Step 2 — Add the extensions to the flat scanner list

metrics_cfgs/program_file_exts.txt — append each new extension on its own line:

.py
.go
.kt        ← add
.kts       ← add

The runner uses this file to decide which files to open. Any extension not listed here is silently skipped.

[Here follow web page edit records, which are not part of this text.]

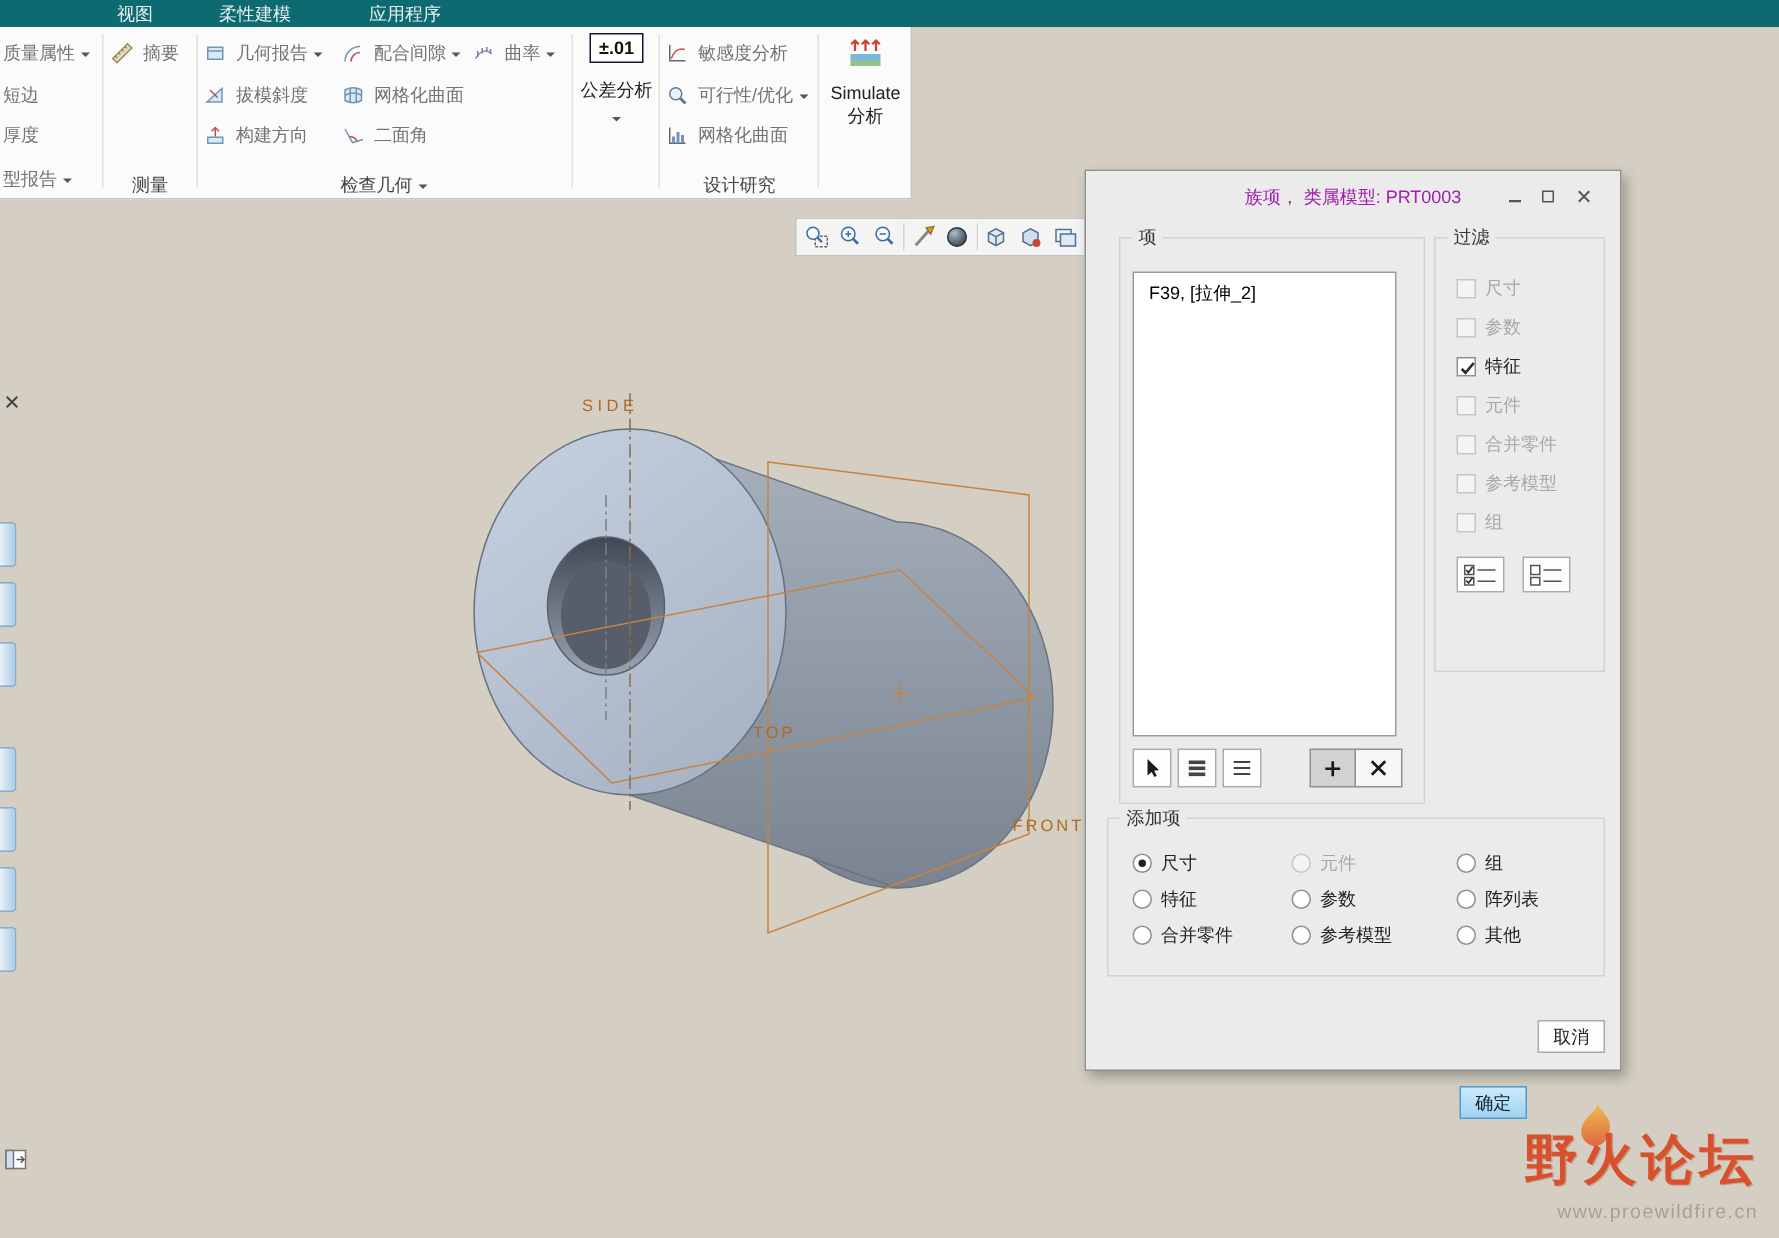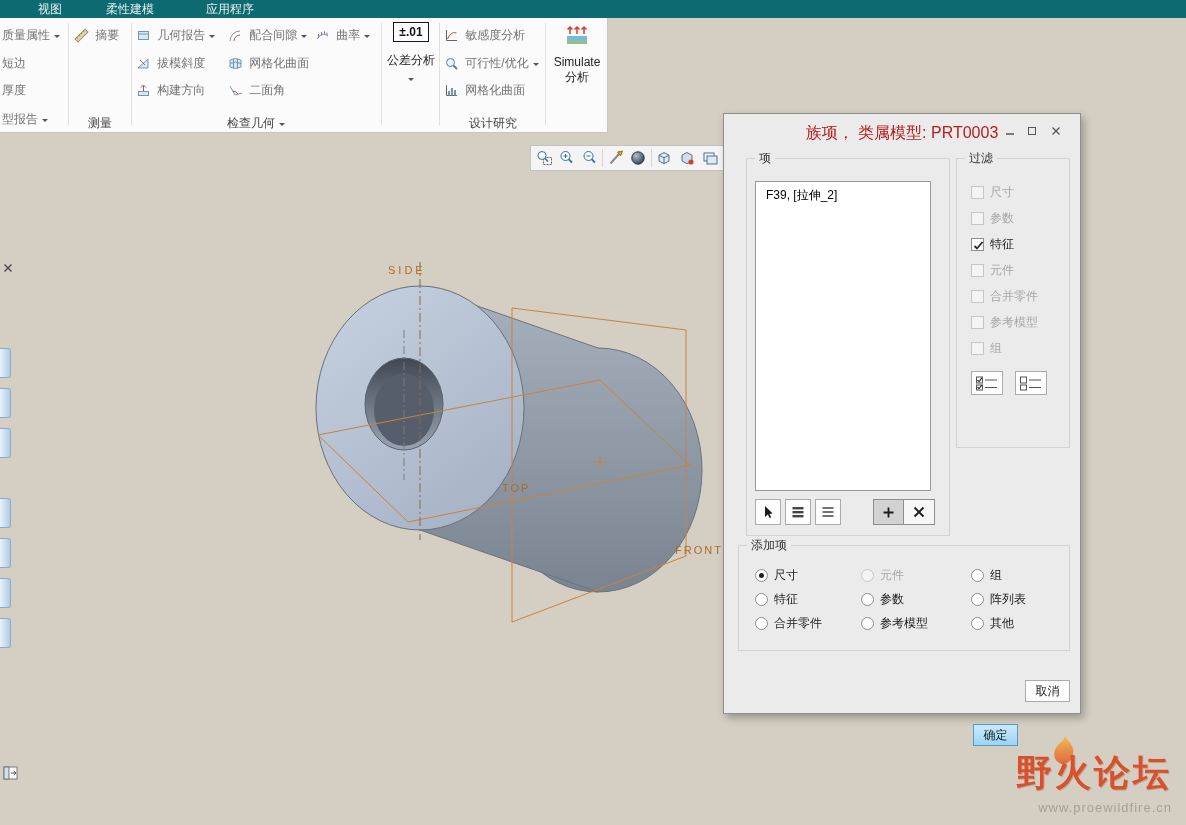--- a/index.html
+++ b/index.html
@@ -16,7 +16,7 @@
 
   
   .menubar { position:absolute; top:0; left:0; width:1186px; height:18px; background:#0d6a70; }
-  .menutab { position:absolute; top:0; height:32px; line-height:18px; color:#e4efee; font-size:12px; padding:0 6px; cursor:default; }
+  .menutab { position:absolute; top:0; height:32px; line-height:18px; color:#e4efee; font-size:12px; padding:0 6px; cursor:default;margin-left:40px; }
 
   
   .ribbon { position:absolute; top:18px; left:0; width:608px; height:115px; background:#fbfbfb;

Step 3 — Define the language tokens

metrics_cfgs/hll_tokens.json — add a new top-level key matching the name you used in Step 1. The value is an object with five required arrays:

Key What to put here
assignments Assignment operators (=, +=, :=, etc.)
branches Branch keywords (if, else, when, etc.)
conditionals Comparison operators (==, !=, <, >, etc.)
loops Loop keywords (for, while, do, etc.)
comments Comment markers (//, /*, *, #, etc.)

Example — adding Kotlin:

{
  "Python": { "...": "..." },
  "Go":     { "...": "..." },

  "Kotlin": {
    "assignments": [
      "=", "+=", "-=", "*=", "/=", "%=",
      "and=", "or=", "xor=", "shl=", "shr="
    ],
    "branches": [
      "if", "else", "when", "else if"
    ],
    "conditionals": [
      "==", "!=", "<", ">", "<=", ">=",
      "===", "!==", "in", "!in", "is", "!is"
    ],
    "loops": [
      "for", "while", "do"
    ],
    "comments": [
      "//", "/*", "*", "*/"
    ]
  }
}

Tip: The token lists are used for substring matching against each line of source code. Include all syntactic forms you want counted — the more complete the lists, the more accurate the Halstead, ABC, and Cyclomatic Complexity scores will be.


Step 4 — Verify

Run the static analyser on a directory containing files of your new language:

python3 static_analyzer.py --dir /path/to/kotlin/project

Check the output logs:

logs_<hash>/
├── loc/
│   ├── loc_per_file.json       ← should show .kt files
│   ├── loc_per_language.json   ← should show "Kotlin" key
│   └── loc_global.json
├── halstead/
│   └── halstead_per_language.json   ← "Kotlin" entry
...

If "Kotlin" does not appear in the per-language output, double-check that:

  1. The key in program_file_exts_map.json exactly matches the key in hll_tokens.json (case-sensitive).
  2. The extensions in program_file_exts.txt include the ones you added to the map.
  3. The target directory actually contains files with those extensions.

Assembly and IR languages

Assembly (.asm, .s) and IR (.ll, .gimple) languages use separate token filesasm_tokens.json and ir_tokens.json respectively — and are detected automatically by detect_assembly_language() / detect_ir_language(). To add a new assembly dialect or IR format, follow the same three-step process but edit asm_tokens.json or ir_tokens.json instead of hll_tokens.json, and add the extension to the "Assembly" or "IR_GROUP" key in program_file_exts_map.json.


License

CodeKritik is permanently under the MIT License.